Apr. 11th, 2016

stoutfellow: My summer look (Summer)
Over the years I've read a great deal of science fiction. I know I was reading it by the time I was in fourth grade, because I know I was trying to write it by that time. (It was about as good as you'd expect from a fourth-grader, a clumsy ripoff of Andre Norton. I never finished it.)

Even amidst that plenty, though, there are two books that had a great impact on me. One was Andre Norton's Star Rangers, which was my introduction to the idea of a long time - a future so distant that the location, though not the idea, of Earth had been lost. (It's not all that rare an idea - cf., in particular, Asimov's Foundation and Earth - but none of the others, and certainly not the Asimov, have ever felt so far away for me.) That book may have awakened my lifelong fascination with history. I borrowed the book from a school library, but never had a copy of my own until a year or so ago, when I acquired a Kindle edition. I still shiver when the castaways find the ancient conference room and walk along the table, reading the names of the planets associated with each chair, and finally the last one, at the head of the table: "Terra of Sol". (I'm tearing up, right now.)
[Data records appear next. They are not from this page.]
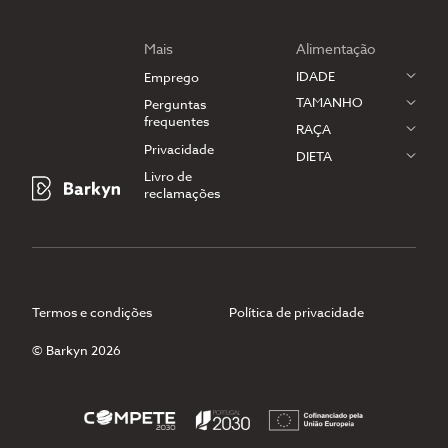
Mais
Alimentação
IDADE
Emprego
TAMANHO
Perguntas
frequentes
RAÇA
Privacidade
DIETA
Livro de
reclamações
Termos e condições
Política de privacidade
© Barkyn 2026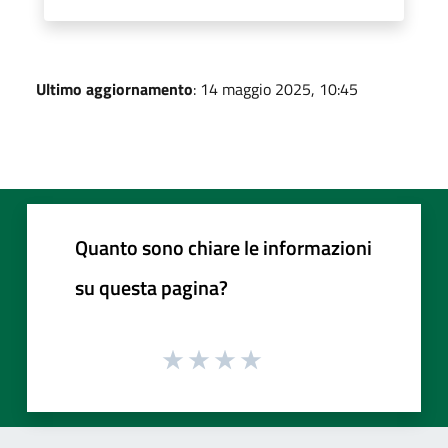
Ultimo aggiornamento
: 14 maggio 2025, 10:45
Quanto sono chiare le informazioni
su questa pagina?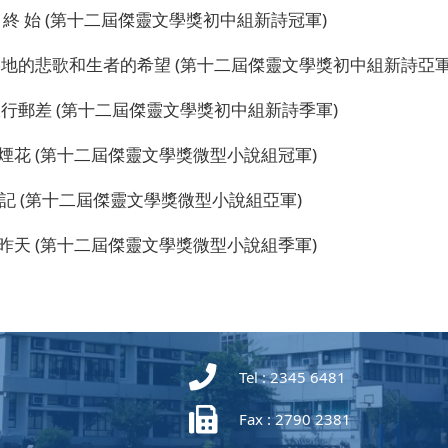
 初 終 始 (第十二屆傑靈文學獎初中組新詩冠軍)
- 墓地的悲歌和生者的希望 (第十二屆傑靈文學獎初中組新詩亞軍
 銀行郵差 (第十二屆傑靈文學獎初中組新詩季軍)
- 煙花 (第十二屆傑靈文學獎微型小說組冠軍)
 日記 (第十二屆傑靈文學獎微型小說組亞軍)
- 昨天 (第十二屆傑靈文學獎微型小說組季軍)
Tel : 2345 6481
Fax : 2790 2381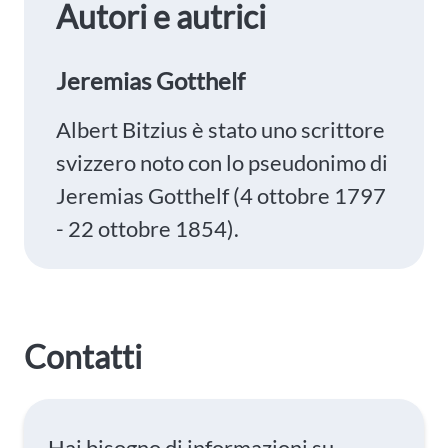
Autori e autrici
Jeremias Gotthelf
Albert Bitzius è stato uno scrittore
svizzero noto con lo pseudonimo di
Jeremias Gotthelf (4 ottobre 1797
- 22 ottobre 1854).
Contatti
Hai bisogno di informazioni su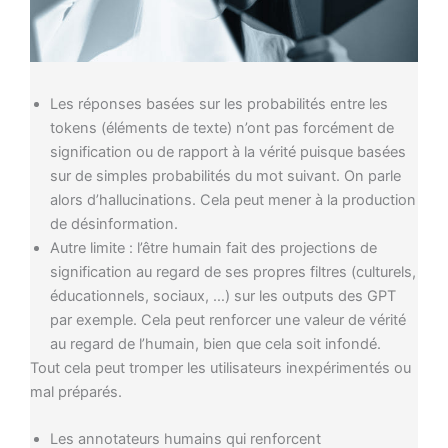
Les réponses basées sur les probabilités entre les
tokens (éléments de texte) n’ont pas forcément de
signification ou de rapport à la vérité puisque basées
sur de simples probabilités du mot suivant. On parle
alors d’hallucinations. Cela peut mener à la production
de désinformation.
Autre limite : l’être humain fait des projections de
signification au regard de ses propres filtres (culturels,
éducationnels, sociaux, …) sur les outputs des GPT
par exemple. Cela peut renforcer une valeur de vérité
au regard de l’humain, bien que cela soit infondé.
Tout cela peut tromper les utilisateurs inexpérimentés ou
mal préparés.
Les annotateurs humains qui renforcent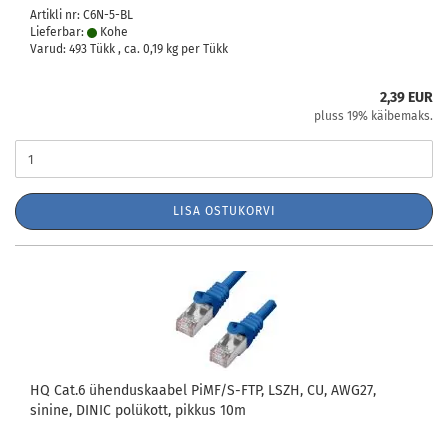
Artikli nr: C6N-5-BL
Lieferbar:
Kohe
Varud: 493 Tükk , ca.
0,19
kg per Tükk
2,39 EUR
pluss 19% käibemaks.
LISA OSTUKORVI
HQ Cat.6 ühenduskaabel PiMF/S-FTP, LSZH, CU, AWG27,
sinine, DINIC polükott, pikkus 10m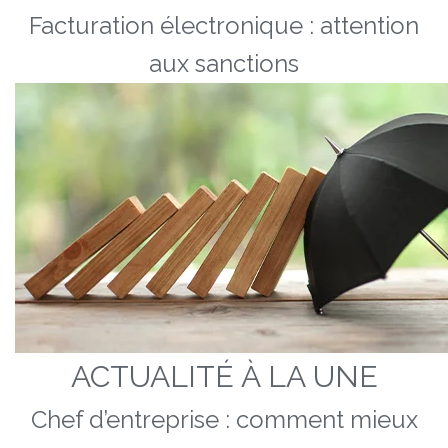
Facturation électronique : attention
aux sanctions
ACTUALITÉ À LA UNE
Chef d’entreprise : comment mieux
The other one was Arthur C. Clarke's The City and the Stars. I think that was the first Clarke I ever read, and it blew the time horizon of Star Rangers out of the water. A far future Earth. The Moon is gone... A mighty galactic civilization rose. was torn apart by an act of hubris, raggedly rebuilt itself, set a guard against the menace it had unleashed, and then... went away. Alvin's final vision of Vanamonde's destiny, when the forces imprisoning the Mad Mind will fail, and the two of them will meet in a battle that "might ring down the curtain on Creation itself" - that was my first view of Deep Time. (I don't know if those are the exact words, but they should be close. It's been nearly fifty years since I read them.)

Today, I went online and bought an electronic copy of The City and the Stars. Soon I will read it again, after so many years.